BEGIN

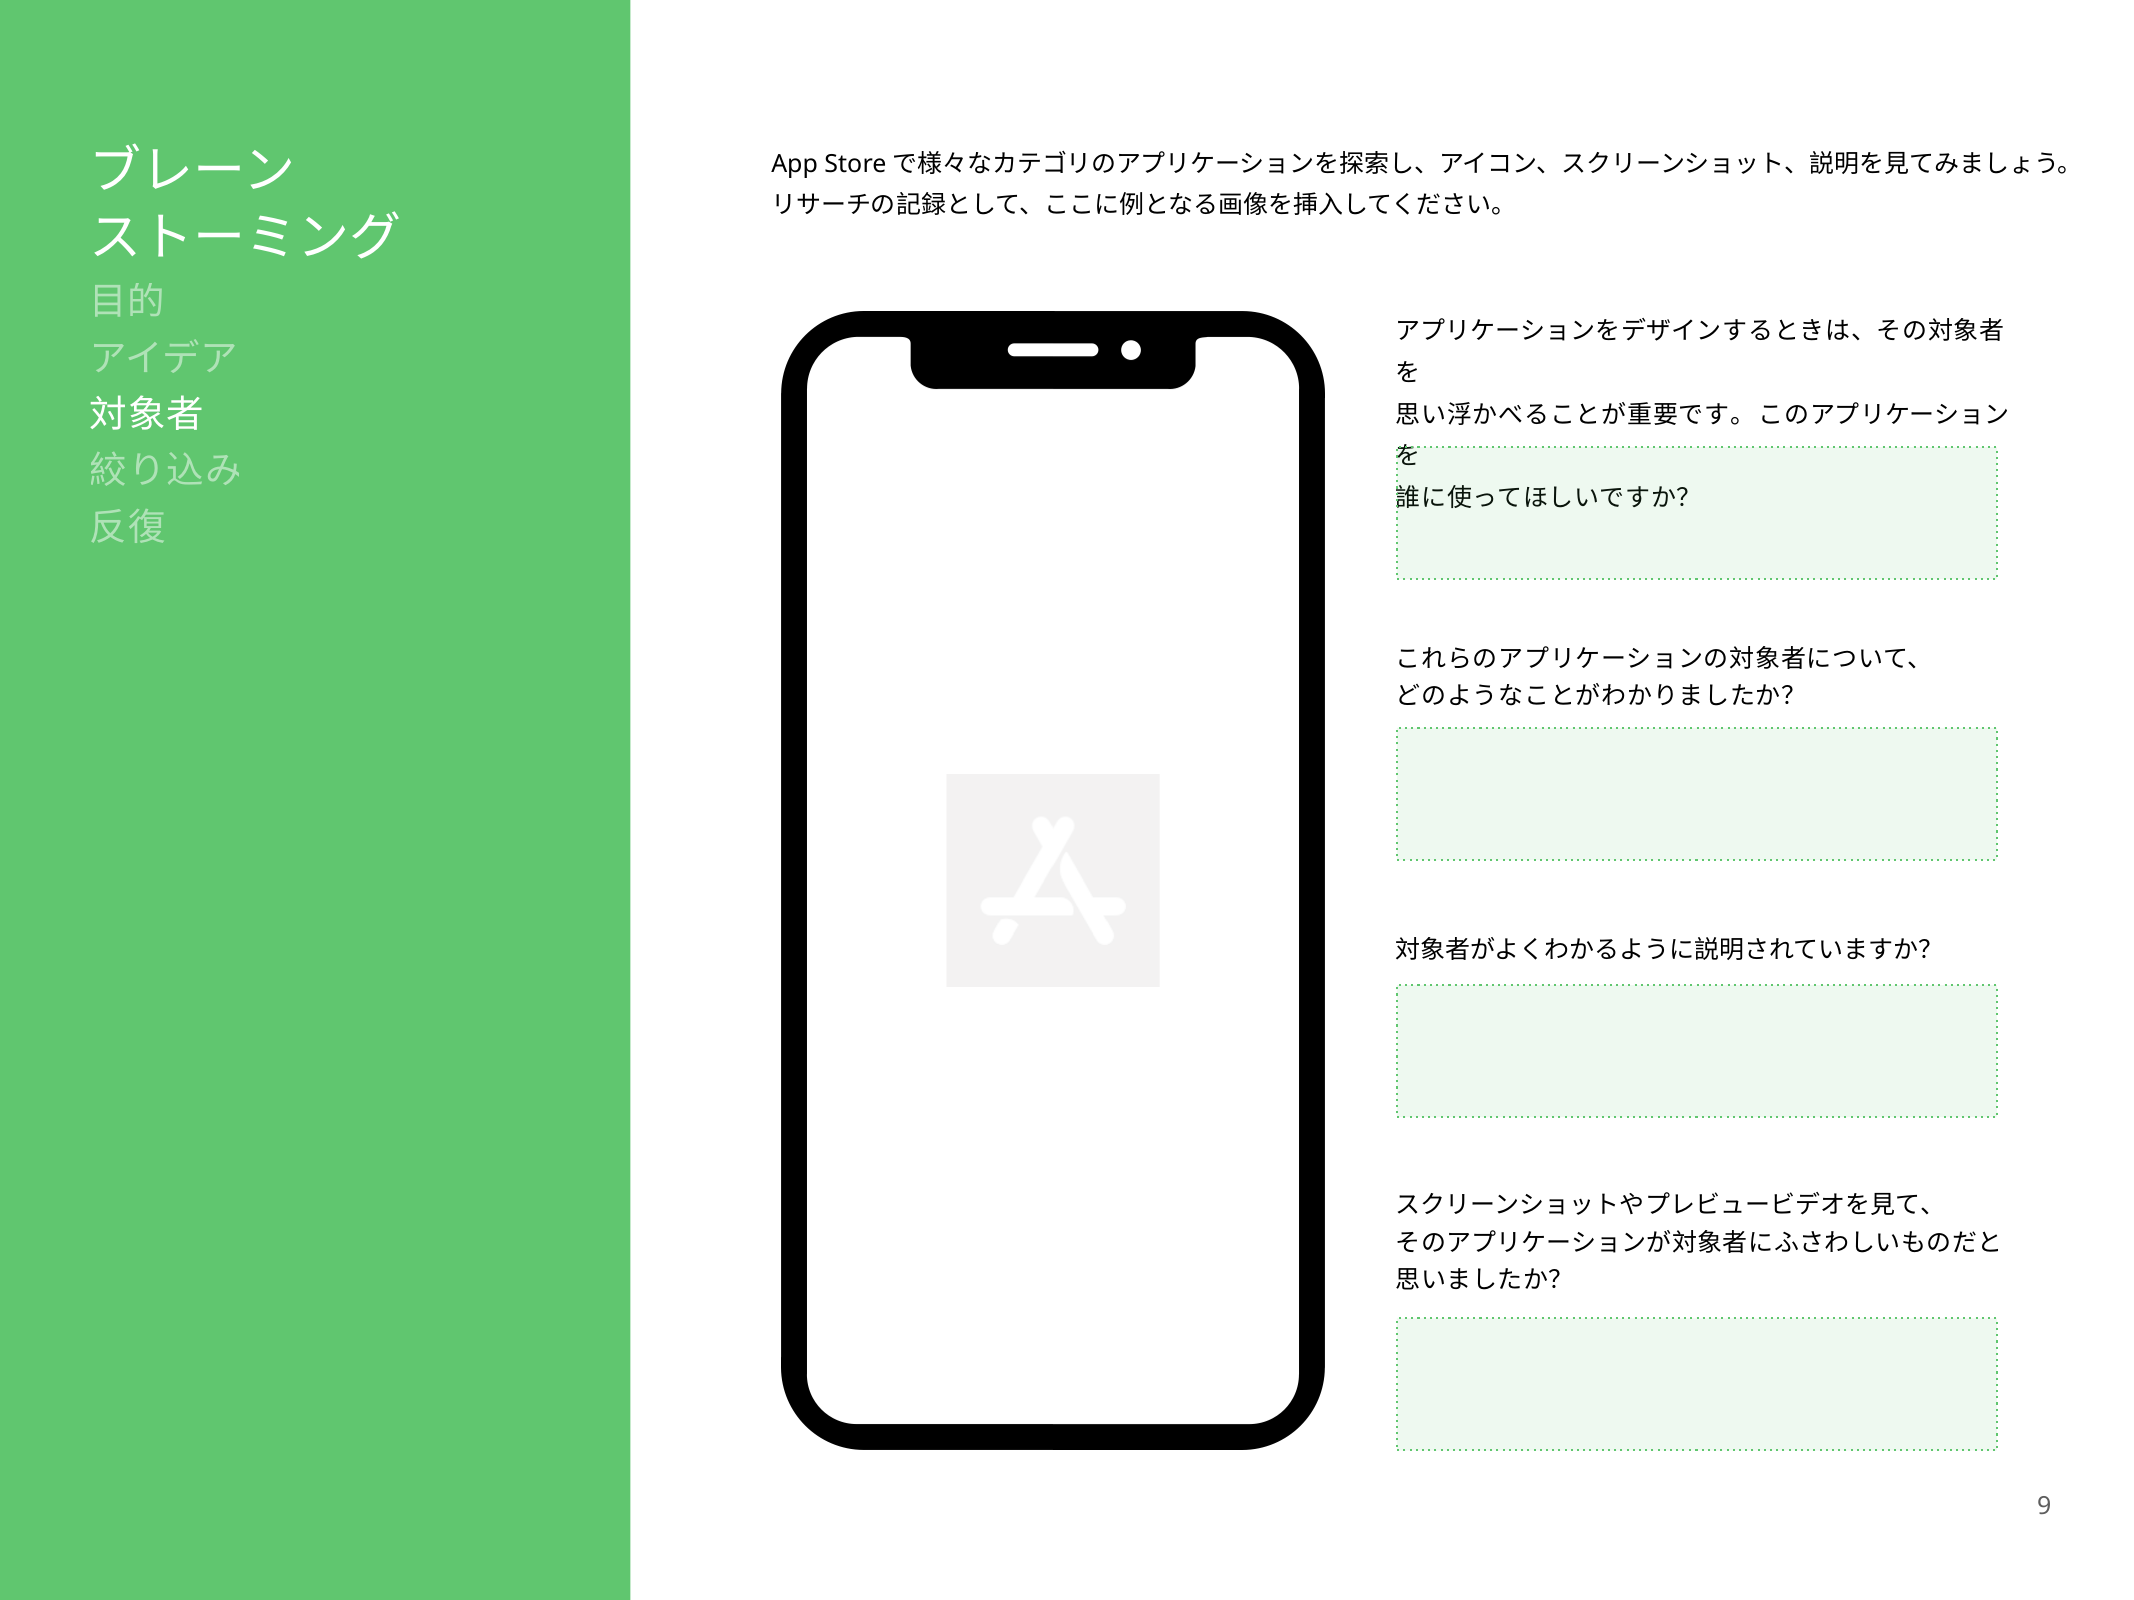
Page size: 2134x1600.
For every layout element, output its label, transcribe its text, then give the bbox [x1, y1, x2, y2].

text_box [1396, 447, 1997, 580]
text_box [1396, 727, 1997, 860]
slide_number 9 [2027, 1480, 2061, 1527]
text_box [1396, 985, 1997, 1118]
picture [780, 311, 1325, 1450]
text_box [1396, 1318, 1997, 1451]
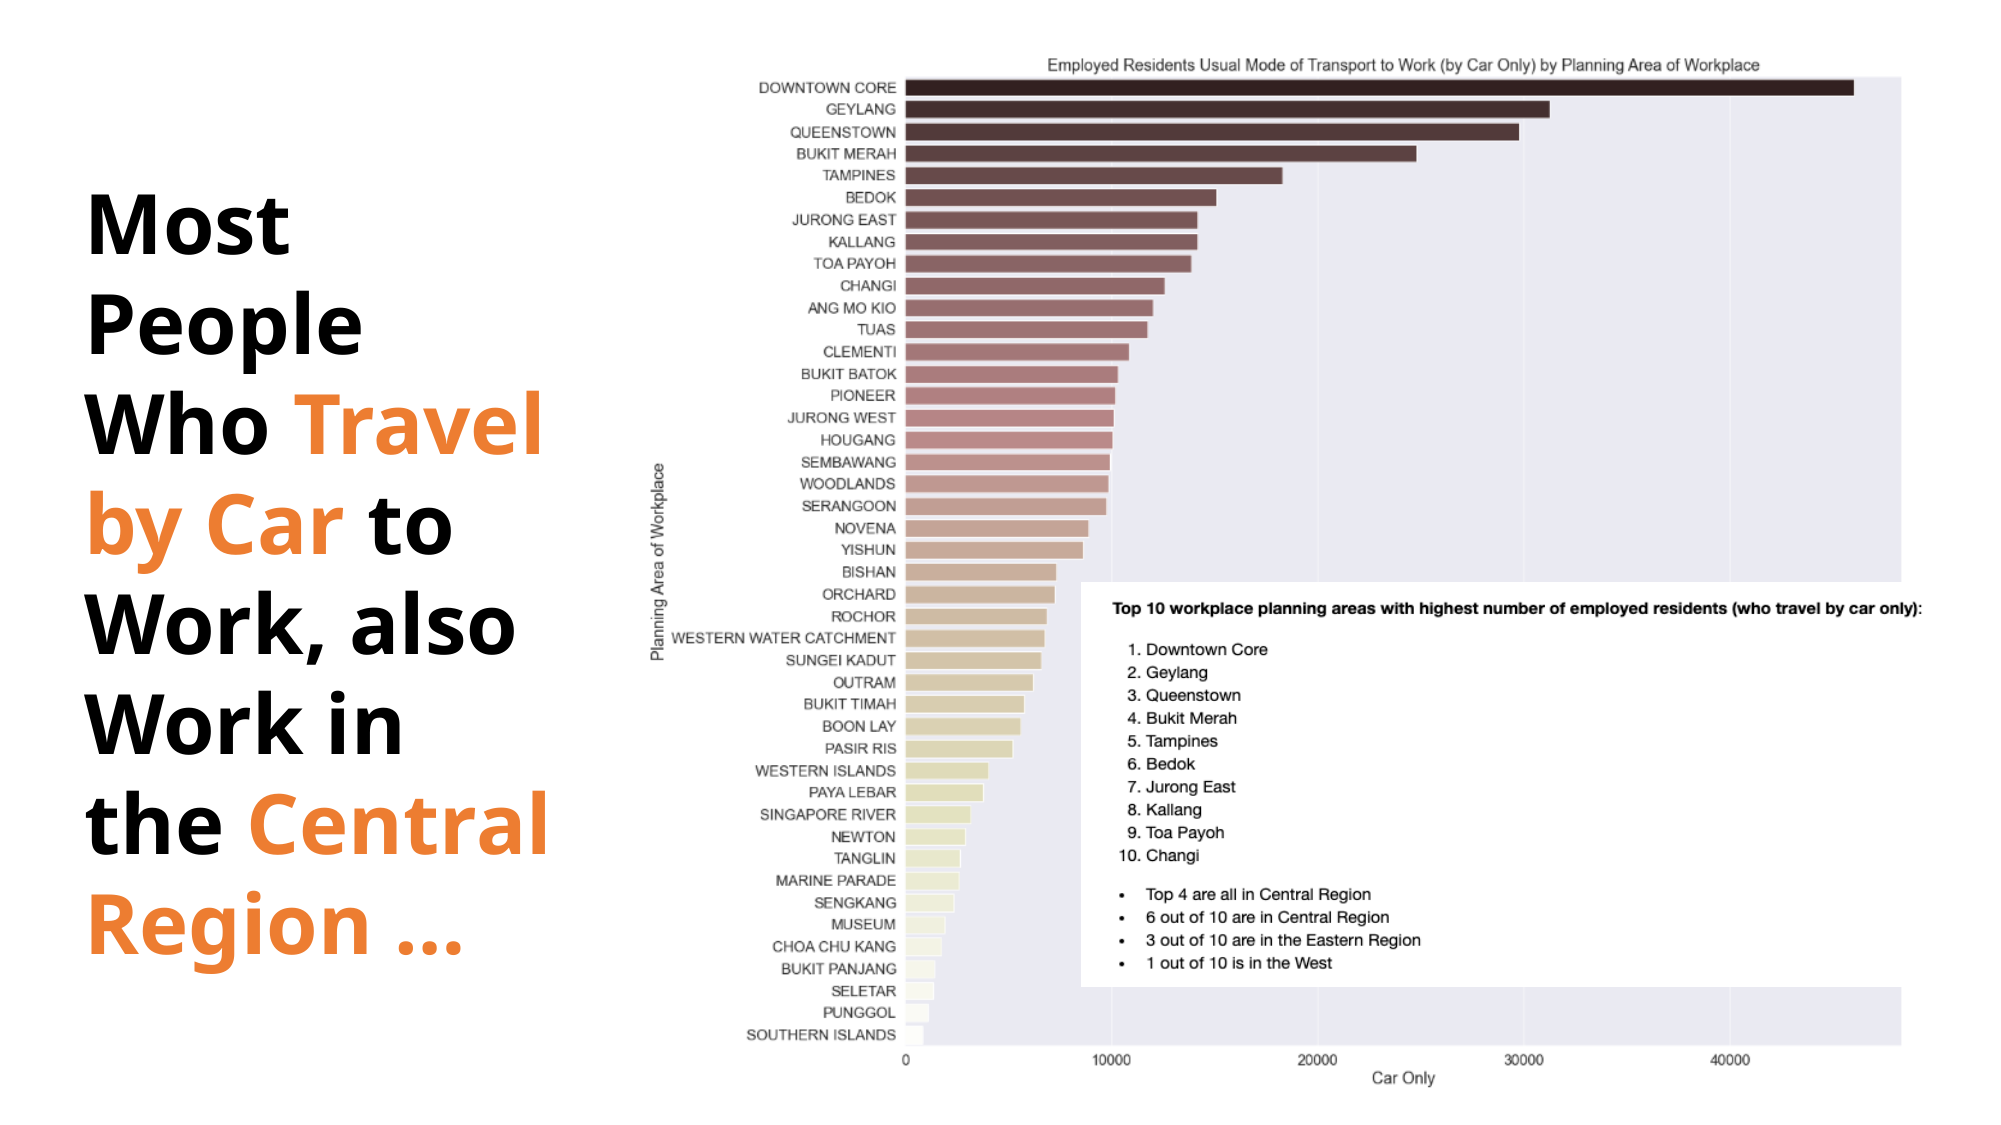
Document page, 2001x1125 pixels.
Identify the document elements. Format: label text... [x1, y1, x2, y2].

text_box Most People Who Travel by Car to Work, also Work in the Central Region … [69, 163, 578, 979]
picture [619, 47, 1973, 1104]
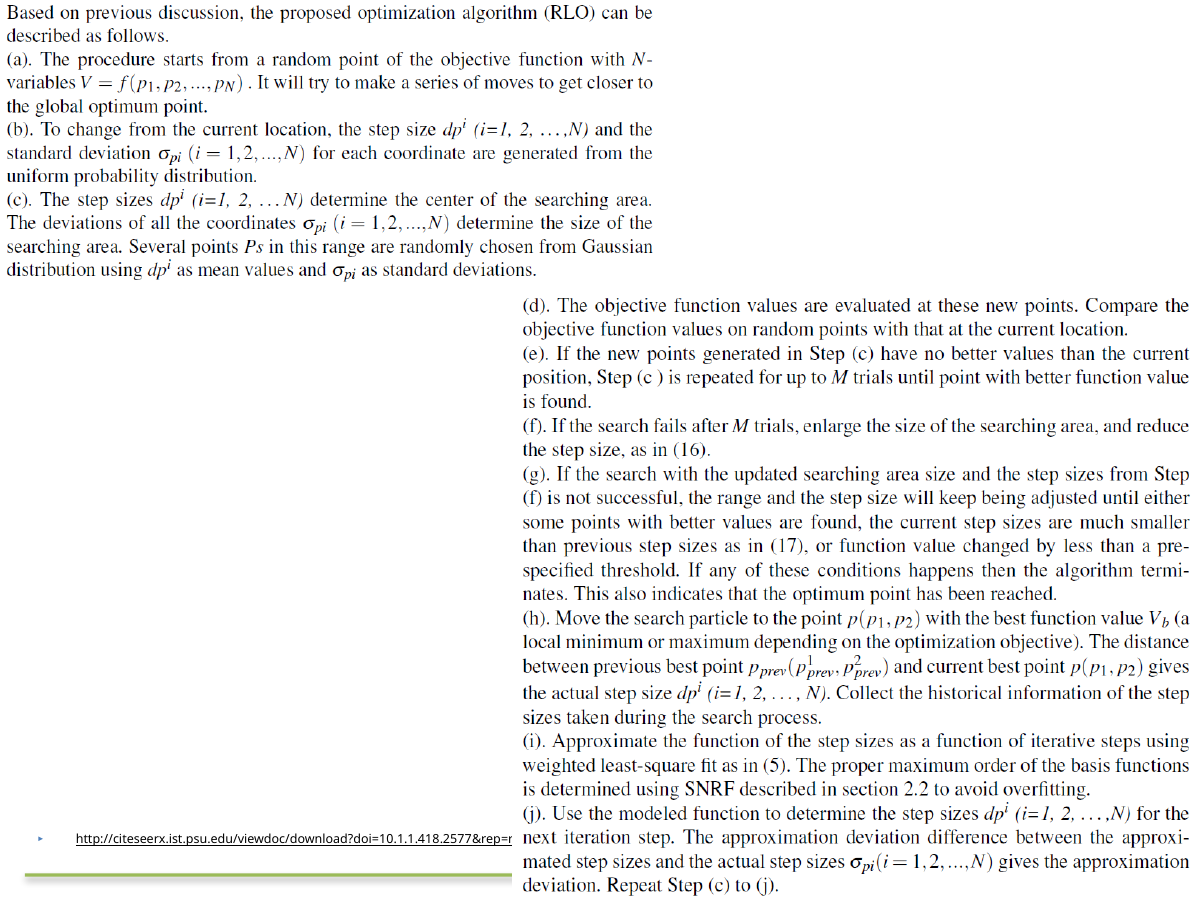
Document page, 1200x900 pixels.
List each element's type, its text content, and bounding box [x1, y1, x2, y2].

list http://citeseerx.ist.psu.edu/viewdoc/download?doi=10.1.1.418.2577&rep=rep1&type=pdf [24, 825, 506, 863]
picture [0, 0, 1200, 900]
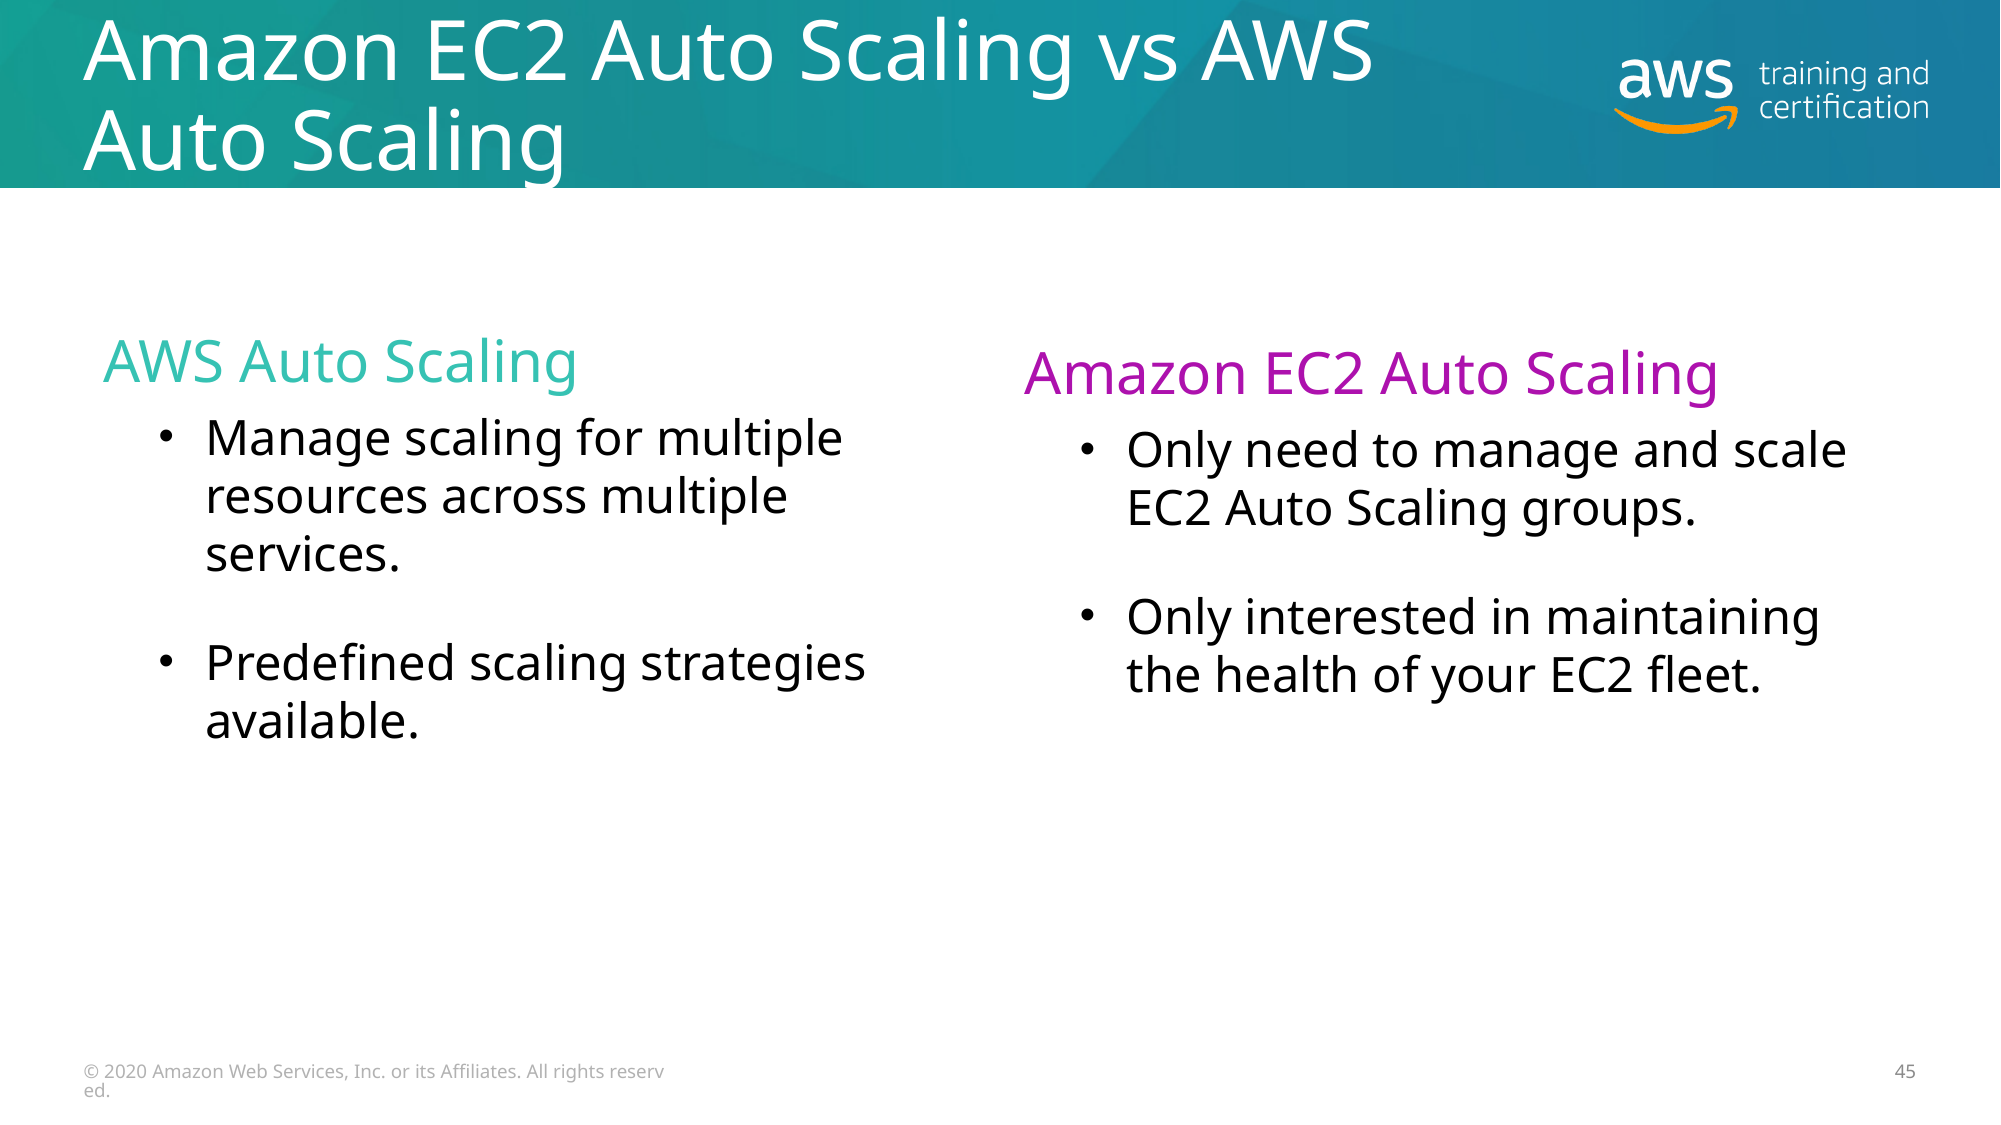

END

Wherever a picture sits among the entries, drop it and set down every other part exactly.

## Answer section
Page size: 2134x1600.
For every layout element, output its label, transcribe its text, then give the bbox [x1, y1, x2, y2].

text_box [1396, 447, 1997, 580]
text_box [1396, 727, 1997, 860]
slide_number 9 [2027, 1480, 2061, 1527]
text_box [1396, 985, 1997, 1118]
picture [780, 311, 1325, 1450]
text_box [1396, 1318, 1997, 1451]
Document page, 2001x1125 pixels.
Identify the document elements. Format: label text... [x1, y1, x2, y2].

text_box Most People Who Travel by Car to Work, also Work in the Central Region … [69, 163, 578, 979]
picture [619, 47, 1973, 1104]
Document page, 1200x900 pixels.
List each element's type, its text content, and bounding box [x1, y1, x2, y2].

list http://citeseerx.ist.psu.edu/viewdoc/download?doi=10.1.1.418.2577&rep=rep1&type=pdf [24, 825, 506, 863]
picture [0, 0, 1200, 900]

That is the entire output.